Task brief
Every line of the records that holds the word "views" should be copied out.

Records to process

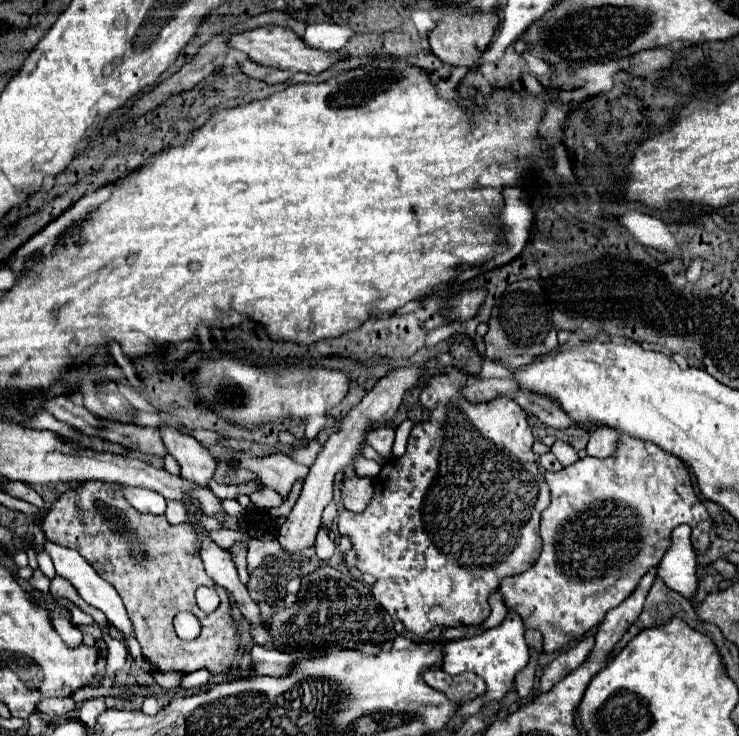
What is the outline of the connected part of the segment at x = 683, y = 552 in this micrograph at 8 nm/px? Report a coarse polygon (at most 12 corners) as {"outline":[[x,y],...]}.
{"outline":[[686,524],[673,530],[657,572],[689,600],[697,590],[697,562]]}

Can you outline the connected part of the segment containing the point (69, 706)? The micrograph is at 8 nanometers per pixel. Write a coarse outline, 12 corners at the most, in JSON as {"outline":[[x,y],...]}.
{"outline":[[49,698],[37,710],[49,718],[63,716],[75,708],[71,698]]}

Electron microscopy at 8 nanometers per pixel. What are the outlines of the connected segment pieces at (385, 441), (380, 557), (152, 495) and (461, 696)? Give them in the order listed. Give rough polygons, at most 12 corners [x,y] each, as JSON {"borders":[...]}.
{"borders":[[[381,426],[369,432],[367,444],[391,458],[395,430]],[[435,374],[431,412],[343,510],[417,636],[483,624],[541,554],[527,412]],[[125,488],[139,512],[163,514],[165,498],[153,490]],[[427,670],[423,680],[457,702],[481,694],[481,678],[471,672],[449,676]]]}

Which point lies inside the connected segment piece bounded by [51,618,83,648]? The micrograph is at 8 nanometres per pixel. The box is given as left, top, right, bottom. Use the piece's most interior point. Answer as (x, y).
(71, 636)

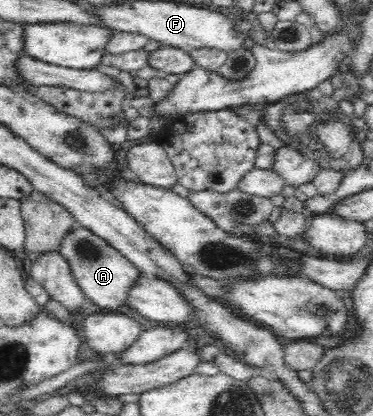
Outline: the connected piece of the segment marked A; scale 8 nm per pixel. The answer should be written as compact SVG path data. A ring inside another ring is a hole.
M75 225L61 242L59 252L67 259L70 271L83 294L101 310L114 311L125 304L129 290L137 284L139 269L113 245L87 228Z

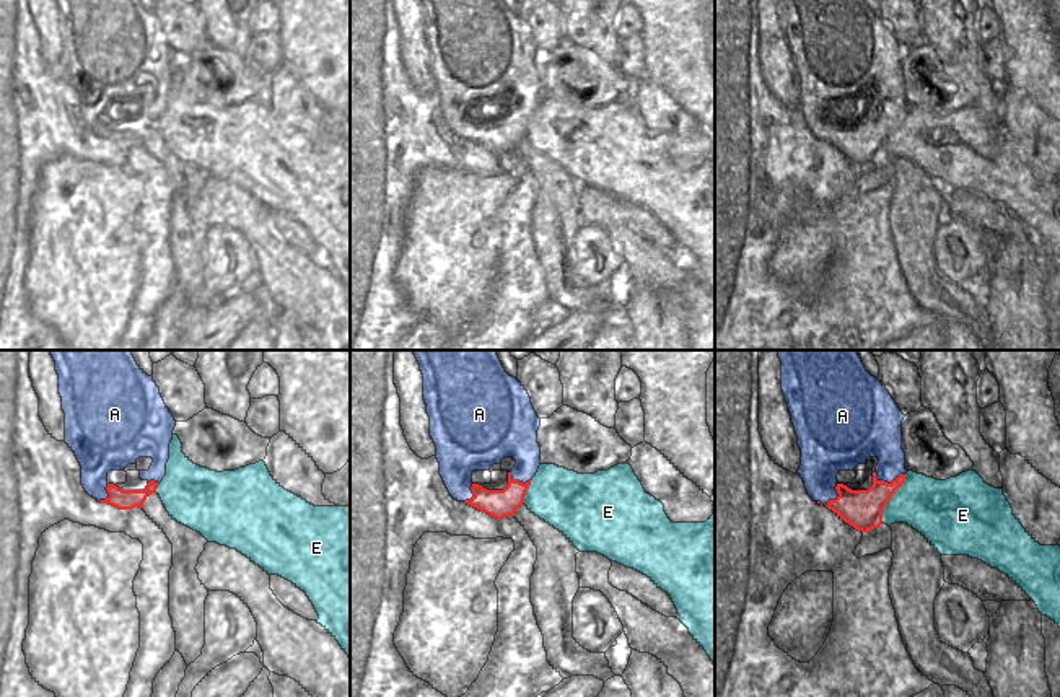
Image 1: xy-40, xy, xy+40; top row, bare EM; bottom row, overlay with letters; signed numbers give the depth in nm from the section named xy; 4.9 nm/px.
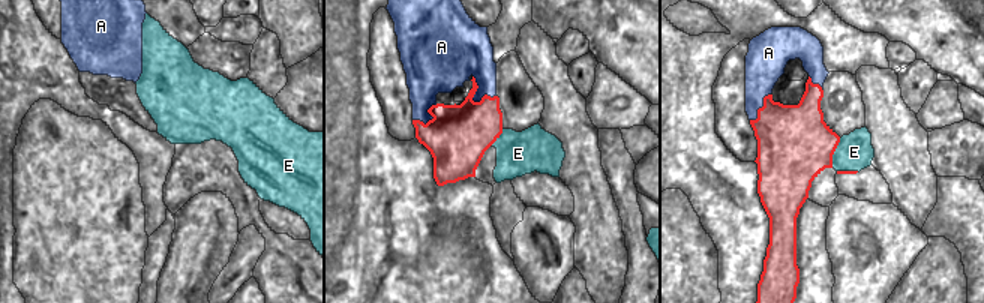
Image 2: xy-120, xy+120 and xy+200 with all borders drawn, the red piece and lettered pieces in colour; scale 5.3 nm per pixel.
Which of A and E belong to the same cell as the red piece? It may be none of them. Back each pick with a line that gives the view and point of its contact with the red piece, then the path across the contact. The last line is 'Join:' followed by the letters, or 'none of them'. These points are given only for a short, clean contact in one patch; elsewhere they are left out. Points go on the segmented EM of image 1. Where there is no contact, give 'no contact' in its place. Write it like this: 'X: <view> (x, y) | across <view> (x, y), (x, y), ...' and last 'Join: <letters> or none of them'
A: xy+40 (891, 482)
Join: A

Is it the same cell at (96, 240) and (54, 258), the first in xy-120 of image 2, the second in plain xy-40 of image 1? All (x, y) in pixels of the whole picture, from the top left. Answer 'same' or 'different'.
same

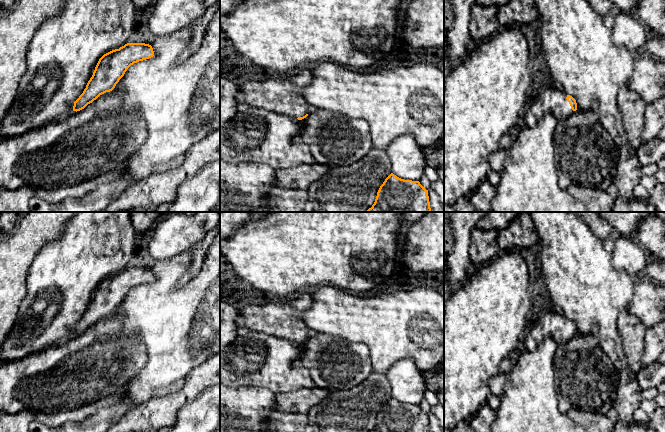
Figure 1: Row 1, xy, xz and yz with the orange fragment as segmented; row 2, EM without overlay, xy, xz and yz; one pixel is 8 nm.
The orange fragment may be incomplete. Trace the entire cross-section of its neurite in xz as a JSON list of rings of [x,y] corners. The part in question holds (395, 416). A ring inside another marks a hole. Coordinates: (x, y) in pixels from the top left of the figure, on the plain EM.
[[[391,397],[371,432],[430,432],[428,414],[419,405],[404,404]]]

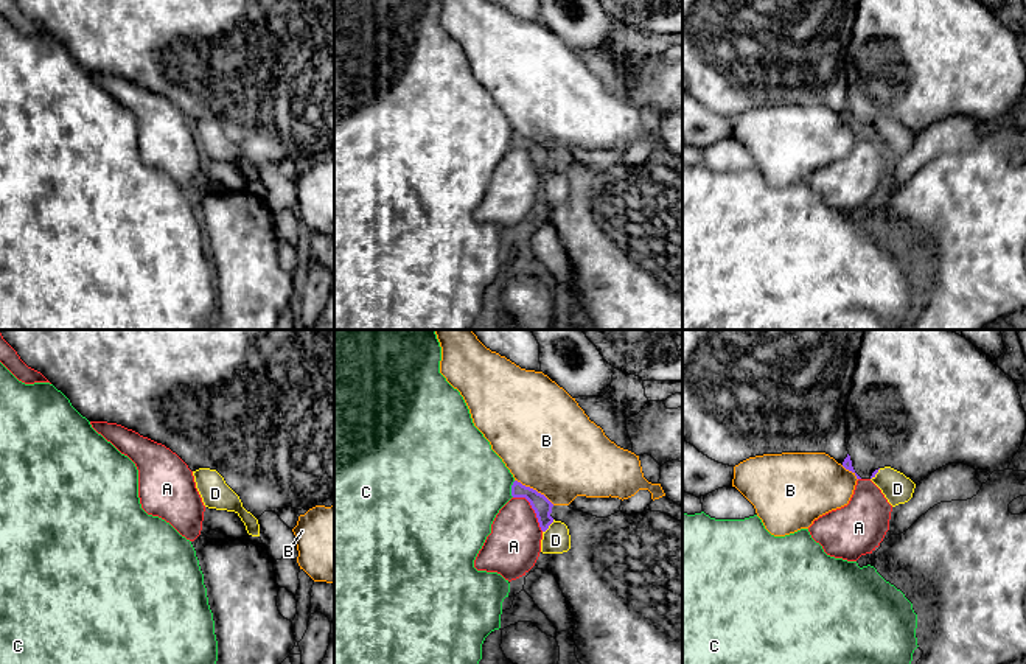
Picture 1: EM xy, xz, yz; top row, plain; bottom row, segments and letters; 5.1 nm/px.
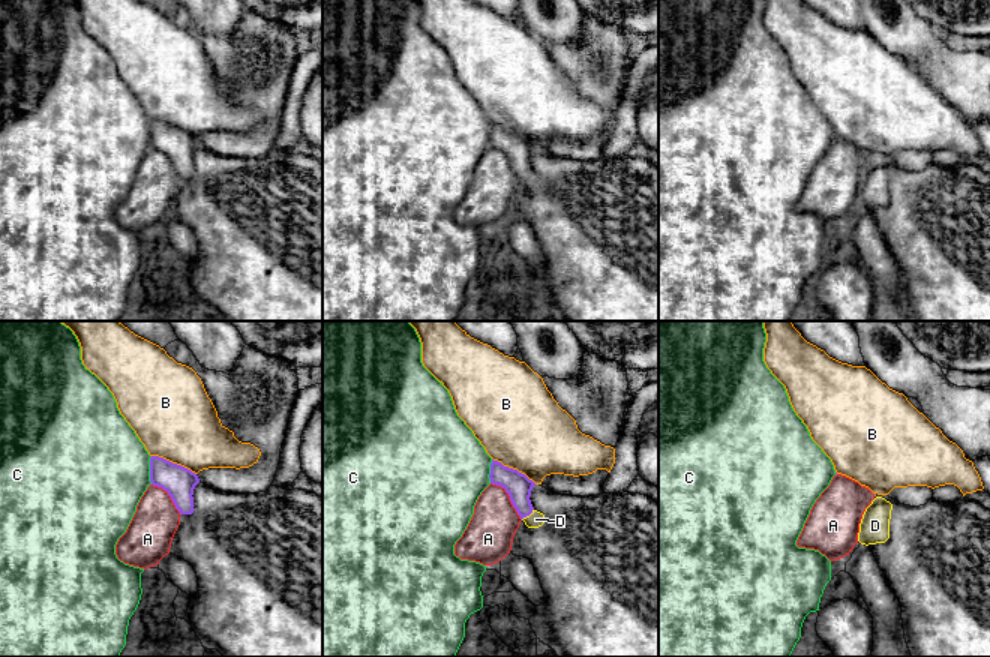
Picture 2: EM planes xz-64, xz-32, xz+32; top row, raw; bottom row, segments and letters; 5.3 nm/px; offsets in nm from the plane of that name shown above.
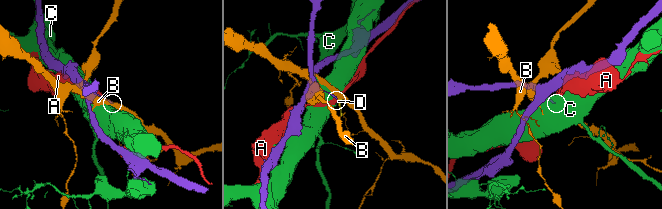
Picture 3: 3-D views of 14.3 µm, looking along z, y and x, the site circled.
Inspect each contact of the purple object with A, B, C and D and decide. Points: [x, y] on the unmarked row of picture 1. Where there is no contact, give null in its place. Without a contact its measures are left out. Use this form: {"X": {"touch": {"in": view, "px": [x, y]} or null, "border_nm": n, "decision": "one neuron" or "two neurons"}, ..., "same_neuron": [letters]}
{"A": {"touch": {"in": "xz", "px": [532, 159]}, "border_nm": 240, "decision": "two neurons"}, "B": {"touch": {"in": "xz", "px": [535, 142]}, "border_nm": 240, "decision": "two neurons"}, "C": {"touch": {"in": "xz", "px": [512, 140]}, "border_nm": 90, "decision": "two neurons"}, "D": {"touch": {"in": "xz", "px": [549, 176]}, "border_nm": 90, "decision": "one neuron"}, "same_neuron": ["D"]}

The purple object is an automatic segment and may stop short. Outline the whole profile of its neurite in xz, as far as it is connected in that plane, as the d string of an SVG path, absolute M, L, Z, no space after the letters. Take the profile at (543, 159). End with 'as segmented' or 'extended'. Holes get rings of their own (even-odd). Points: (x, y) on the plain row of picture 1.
M515 132L511 137L511 148L525 149L535 162L539 179L543 182L543 205L563 205L571 201L569 180L564 174L555 173L550 168L553 156L544 146Z | extended

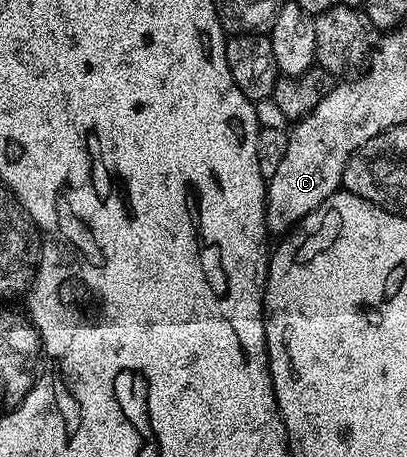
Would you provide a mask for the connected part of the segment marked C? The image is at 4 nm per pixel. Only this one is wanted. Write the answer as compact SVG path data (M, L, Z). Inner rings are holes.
M341 82L325 95L313 112L294 126L297 128L289 131L287 153L283 153L279 169L275 169L275 173L267 180L265 225L274 236L284 236L303 217L307 217L307 213L319 209L327 197L334 195L342 186L349 158L380 132L379 125L365 125L365 117L357 119L357 91L351 91L348 82Z

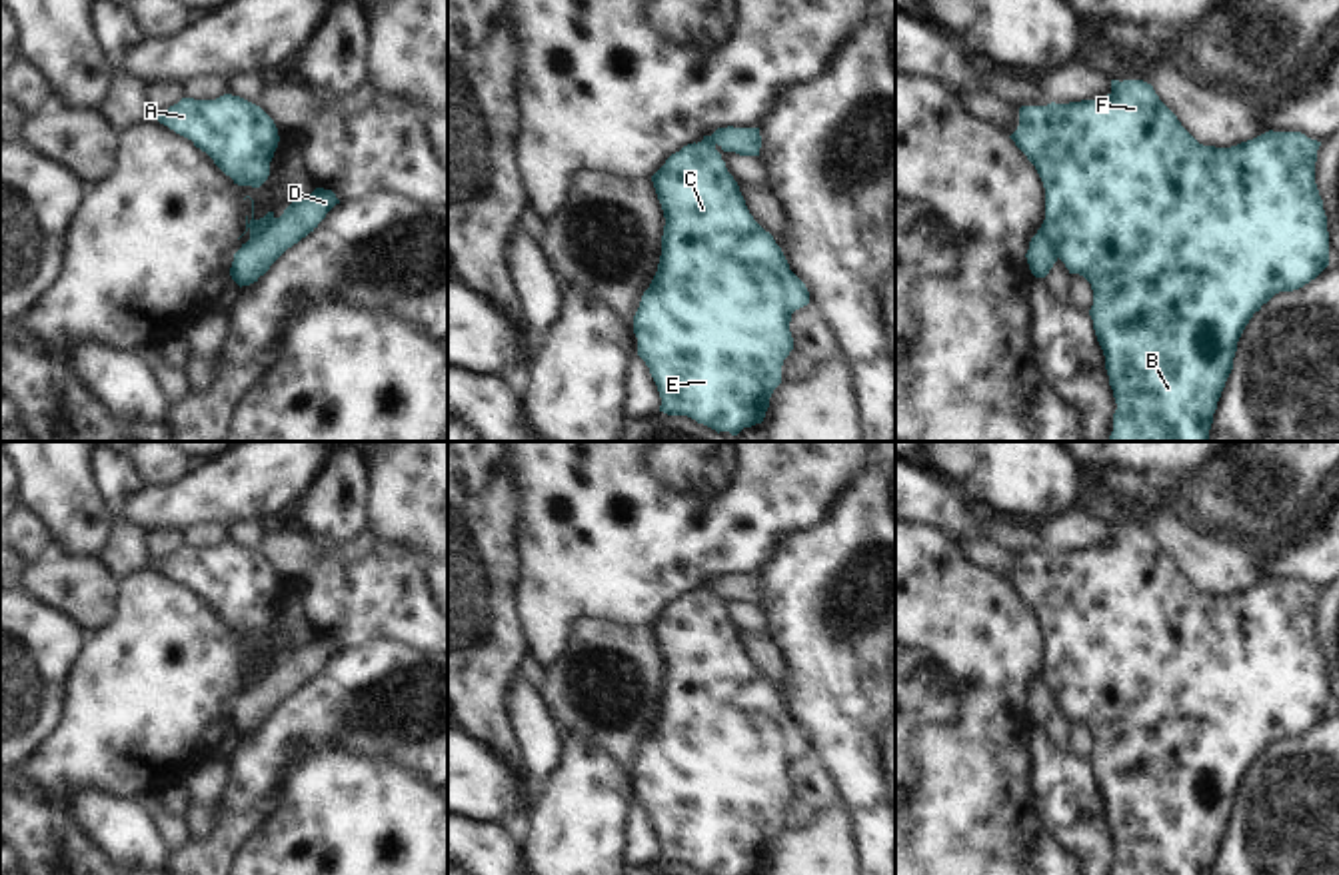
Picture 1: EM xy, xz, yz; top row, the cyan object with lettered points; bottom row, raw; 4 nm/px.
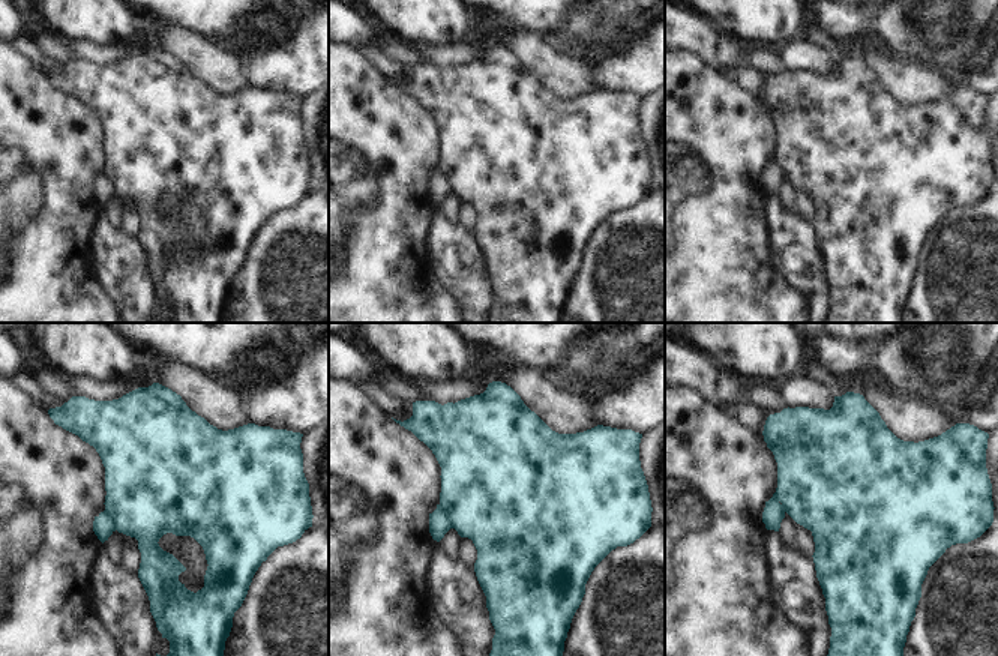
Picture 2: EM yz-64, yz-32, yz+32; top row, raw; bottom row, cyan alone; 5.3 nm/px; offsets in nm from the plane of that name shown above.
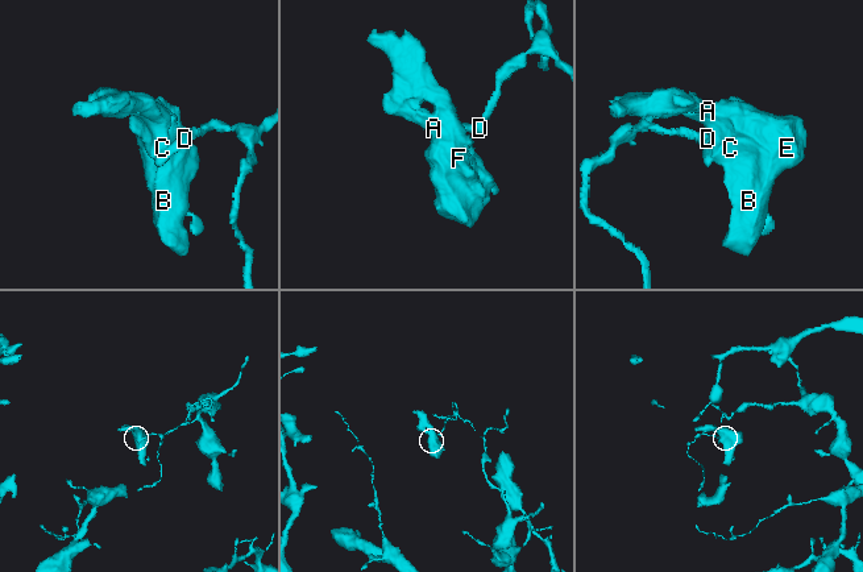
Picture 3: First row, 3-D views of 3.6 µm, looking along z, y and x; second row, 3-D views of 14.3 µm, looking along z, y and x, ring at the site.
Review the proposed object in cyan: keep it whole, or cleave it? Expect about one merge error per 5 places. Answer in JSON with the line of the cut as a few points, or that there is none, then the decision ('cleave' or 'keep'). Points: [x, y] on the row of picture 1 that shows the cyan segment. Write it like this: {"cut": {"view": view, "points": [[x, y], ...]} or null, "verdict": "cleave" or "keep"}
{"cut": {"view": "yz", "points": [[1040, 228], [1058, 256]]}, "verdict": "cleave"}

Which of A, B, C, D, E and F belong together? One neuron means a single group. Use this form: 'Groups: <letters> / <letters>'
Groups: A B C E F / D.

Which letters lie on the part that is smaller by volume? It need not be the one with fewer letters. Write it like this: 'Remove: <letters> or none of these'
Remove: A, B, C, E, F

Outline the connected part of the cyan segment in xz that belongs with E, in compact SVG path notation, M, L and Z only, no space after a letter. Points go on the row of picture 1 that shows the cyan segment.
M693 142L671 154L652 176L666 226L658 272L634 316L638 356L650 368L668 416L687 416L711 430L737 436L761 424L773 390L781 384L783 360L793 350L791 314L809 304L805 284L789 270L775 244L749 214L737 182L713 144Z

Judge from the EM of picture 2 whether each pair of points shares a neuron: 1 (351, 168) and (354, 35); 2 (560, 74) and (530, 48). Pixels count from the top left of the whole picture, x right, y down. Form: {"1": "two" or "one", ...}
{"1": "two", "2": "one"}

Solved exercise
Picture 3: 3-D views of 14.3 µm, looking along z, y and x, the site circled.
Picture 3: First row, 3-D views of 3.6 µm, looking along z, y and x; second row, 3-D views of 14.3 µm, looking along z, y and x, ring at the site.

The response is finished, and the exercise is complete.